Elle était grande ouverte. Pourquoi ? Le cœur étreint, il entraînait Marie, presque en courant, à travers le parc.

Quand ils eurent atteint ce qu’il voulait voir d’abord :

— Le cheval ?… Où est le cheval ?…

Car le vieux bosquet, vide de sa statue de plâtre, était ravagé, piétiné, défiguré.

— Oh ! mon Dieu !… Viens vite ! Viens vite !…

Le soleil levant éclatait à travers le bois sec de l’allée d’hiver.

Irénée, au bout de cette allée, s’arrêta net.

— La maison ?… Où est la maison ?

Car il n’y avait plus qu’un amas de démolitions.

Des brouettes, des pelles, des pioches lui apprenaient que la demeure n’était pas tombée en ruines, mais qu’on l’avait rasée, pour en reconstruire une autre, évidemment, car des monceaux de briques neuves attendaient déjà là.

— Maman !… fit-il, dans un cri sourd, en lâchant le bras de sa frêle compagne.
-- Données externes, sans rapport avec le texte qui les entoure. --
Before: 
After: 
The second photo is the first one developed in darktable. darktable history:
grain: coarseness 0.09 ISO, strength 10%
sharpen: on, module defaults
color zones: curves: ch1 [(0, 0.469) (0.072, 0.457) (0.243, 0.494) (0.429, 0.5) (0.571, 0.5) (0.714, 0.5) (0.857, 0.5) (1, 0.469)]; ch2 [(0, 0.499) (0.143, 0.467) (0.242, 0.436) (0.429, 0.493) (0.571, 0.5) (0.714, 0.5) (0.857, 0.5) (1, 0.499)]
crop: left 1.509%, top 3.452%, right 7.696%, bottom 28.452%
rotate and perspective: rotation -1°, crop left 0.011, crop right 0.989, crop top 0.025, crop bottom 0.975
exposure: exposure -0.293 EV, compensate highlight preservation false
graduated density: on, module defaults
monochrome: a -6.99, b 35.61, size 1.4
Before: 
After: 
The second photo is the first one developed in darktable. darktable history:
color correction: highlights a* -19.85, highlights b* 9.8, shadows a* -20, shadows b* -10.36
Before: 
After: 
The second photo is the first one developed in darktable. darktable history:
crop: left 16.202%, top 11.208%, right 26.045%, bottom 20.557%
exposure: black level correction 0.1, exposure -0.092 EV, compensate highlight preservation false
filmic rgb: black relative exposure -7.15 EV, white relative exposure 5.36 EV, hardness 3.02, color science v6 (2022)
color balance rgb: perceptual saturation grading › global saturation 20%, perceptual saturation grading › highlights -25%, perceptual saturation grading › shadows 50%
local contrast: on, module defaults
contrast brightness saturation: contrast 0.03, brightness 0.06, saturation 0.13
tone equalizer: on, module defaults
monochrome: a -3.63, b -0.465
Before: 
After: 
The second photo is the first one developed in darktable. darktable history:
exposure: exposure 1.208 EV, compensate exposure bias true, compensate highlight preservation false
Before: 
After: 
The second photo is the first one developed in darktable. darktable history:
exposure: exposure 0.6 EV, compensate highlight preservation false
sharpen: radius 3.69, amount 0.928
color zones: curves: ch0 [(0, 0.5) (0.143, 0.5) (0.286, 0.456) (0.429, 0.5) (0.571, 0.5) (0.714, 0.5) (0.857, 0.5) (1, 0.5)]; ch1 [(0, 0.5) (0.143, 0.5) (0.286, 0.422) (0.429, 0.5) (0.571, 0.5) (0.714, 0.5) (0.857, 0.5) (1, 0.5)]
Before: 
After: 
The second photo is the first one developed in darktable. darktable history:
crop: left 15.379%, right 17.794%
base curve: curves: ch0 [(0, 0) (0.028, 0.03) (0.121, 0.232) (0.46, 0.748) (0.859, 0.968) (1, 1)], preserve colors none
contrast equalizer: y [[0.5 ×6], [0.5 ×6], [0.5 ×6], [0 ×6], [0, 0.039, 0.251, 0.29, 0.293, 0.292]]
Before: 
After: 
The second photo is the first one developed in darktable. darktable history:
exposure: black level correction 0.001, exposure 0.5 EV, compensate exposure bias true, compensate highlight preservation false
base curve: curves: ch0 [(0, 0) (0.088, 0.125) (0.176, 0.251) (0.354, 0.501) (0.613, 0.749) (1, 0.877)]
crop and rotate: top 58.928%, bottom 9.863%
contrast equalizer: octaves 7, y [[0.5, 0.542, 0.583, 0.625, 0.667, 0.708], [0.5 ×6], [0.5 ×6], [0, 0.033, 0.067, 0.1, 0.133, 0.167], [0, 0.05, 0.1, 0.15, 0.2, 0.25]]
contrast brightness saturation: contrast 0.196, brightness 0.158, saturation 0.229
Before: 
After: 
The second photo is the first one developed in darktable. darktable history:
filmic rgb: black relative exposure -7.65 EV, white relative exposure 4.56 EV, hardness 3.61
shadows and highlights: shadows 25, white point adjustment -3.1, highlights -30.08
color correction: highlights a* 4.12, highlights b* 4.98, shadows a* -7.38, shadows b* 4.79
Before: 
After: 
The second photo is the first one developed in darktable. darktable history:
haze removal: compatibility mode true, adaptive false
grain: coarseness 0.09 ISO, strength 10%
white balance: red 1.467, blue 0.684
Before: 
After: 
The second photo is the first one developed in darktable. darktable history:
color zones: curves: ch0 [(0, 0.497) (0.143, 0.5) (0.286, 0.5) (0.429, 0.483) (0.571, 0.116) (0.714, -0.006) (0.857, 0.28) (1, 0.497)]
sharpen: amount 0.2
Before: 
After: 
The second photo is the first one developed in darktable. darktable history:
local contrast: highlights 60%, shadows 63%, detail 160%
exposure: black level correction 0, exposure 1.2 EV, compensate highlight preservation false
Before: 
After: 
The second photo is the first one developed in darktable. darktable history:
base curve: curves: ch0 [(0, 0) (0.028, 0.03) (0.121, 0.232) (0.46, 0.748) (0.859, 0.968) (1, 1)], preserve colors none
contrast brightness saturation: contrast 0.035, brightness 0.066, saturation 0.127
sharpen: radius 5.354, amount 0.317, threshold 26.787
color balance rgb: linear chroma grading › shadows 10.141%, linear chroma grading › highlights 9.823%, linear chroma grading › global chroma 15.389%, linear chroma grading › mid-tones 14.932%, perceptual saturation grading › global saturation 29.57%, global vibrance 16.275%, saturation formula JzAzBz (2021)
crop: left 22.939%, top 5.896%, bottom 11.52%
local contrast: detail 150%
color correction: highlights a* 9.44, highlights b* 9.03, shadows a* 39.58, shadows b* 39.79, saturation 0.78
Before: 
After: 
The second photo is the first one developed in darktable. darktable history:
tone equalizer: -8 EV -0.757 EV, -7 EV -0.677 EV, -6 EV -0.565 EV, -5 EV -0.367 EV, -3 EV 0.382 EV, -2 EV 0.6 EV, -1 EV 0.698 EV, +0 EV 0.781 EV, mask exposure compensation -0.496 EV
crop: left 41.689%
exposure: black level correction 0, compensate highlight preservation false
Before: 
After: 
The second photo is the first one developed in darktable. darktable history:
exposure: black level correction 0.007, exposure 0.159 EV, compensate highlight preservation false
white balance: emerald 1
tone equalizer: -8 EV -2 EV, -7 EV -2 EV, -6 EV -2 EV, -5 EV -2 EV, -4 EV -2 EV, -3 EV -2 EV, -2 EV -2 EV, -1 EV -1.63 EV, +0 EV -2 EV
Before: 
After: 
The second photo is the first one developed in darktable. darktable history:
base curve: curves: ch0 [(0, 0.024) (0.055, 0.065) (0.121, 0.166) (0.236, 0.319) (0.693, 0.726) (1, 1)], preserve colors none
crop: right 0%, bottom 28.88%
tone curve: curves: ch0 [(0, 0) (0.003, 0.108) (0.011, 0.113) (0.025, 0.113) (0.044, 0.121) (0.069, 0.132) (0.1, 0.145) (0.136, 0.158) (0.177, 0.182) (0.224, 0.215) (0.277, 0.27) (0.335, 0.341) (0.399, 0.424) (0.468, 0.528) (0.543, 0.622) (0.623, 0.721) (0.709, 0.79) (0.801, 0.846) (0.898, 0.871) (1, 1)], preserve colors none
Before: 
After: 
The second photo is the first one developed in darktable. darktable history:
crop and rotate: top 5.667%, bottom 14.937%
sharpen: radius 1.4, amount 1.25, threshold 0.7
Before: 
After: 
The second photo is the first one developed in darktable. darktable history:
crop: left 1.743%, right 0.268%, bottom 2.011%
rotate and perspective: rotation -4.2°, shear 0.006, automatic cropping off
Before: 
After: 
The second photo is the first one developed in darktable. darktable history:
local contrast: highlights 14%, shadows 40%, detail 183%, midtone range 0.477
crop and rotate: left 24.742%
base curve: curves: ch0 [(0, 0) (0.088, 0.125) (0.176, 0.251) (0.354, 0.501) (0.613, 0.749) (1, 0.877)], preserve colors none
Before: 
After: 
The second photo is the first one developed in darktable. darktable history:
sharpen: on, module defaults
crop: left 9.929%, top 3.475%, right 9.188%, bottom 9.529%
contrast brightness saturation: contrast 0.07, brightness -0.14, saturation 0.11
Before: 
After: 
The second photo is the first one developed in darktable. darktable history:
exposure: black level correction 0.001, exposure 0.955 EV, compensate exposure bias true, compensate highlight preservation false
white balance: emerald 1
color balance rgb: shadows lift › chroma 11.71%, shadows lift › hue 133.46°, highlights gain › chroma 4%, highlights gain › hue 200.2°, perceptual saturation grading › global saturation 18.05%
Elle le vit s’avancer de trois pas égarés, puis reculer, le front dans la main. Sa stupeur se prolongea longtemps. Enfin, d’un bond, il fut au milieu des plâtras qu’il examina longtemps, le front bas, qu’il fouilla un à un, baissé dans la poussière.

Ce qu’il cherchait, cherchait comme l’ultime débris d’un trésor perdu, ce qu’il ne trouvait pas, c’était un ou deux petits bouts de verre coloriés venus du couloir qui précédait la chambre de maman. Mais tout lui était refusé, même cela. Féerie néfaste, son vieux cheval de plâtre, père abstrait de ses étalons vivants, s’était, d’un bond invisible, précipité dans le néant. Sa maison croulante, habitée par des ombres, avait disparu.

Restée à sa place, la petite Lénin n’osait pas faire un geste. Irénée revint enfin vers elle avec des yeux tels qu’elle se retint pour ne pas crier.

Il l’avait reprise au bras et, de nouveau, l’entraînait en sens inverse.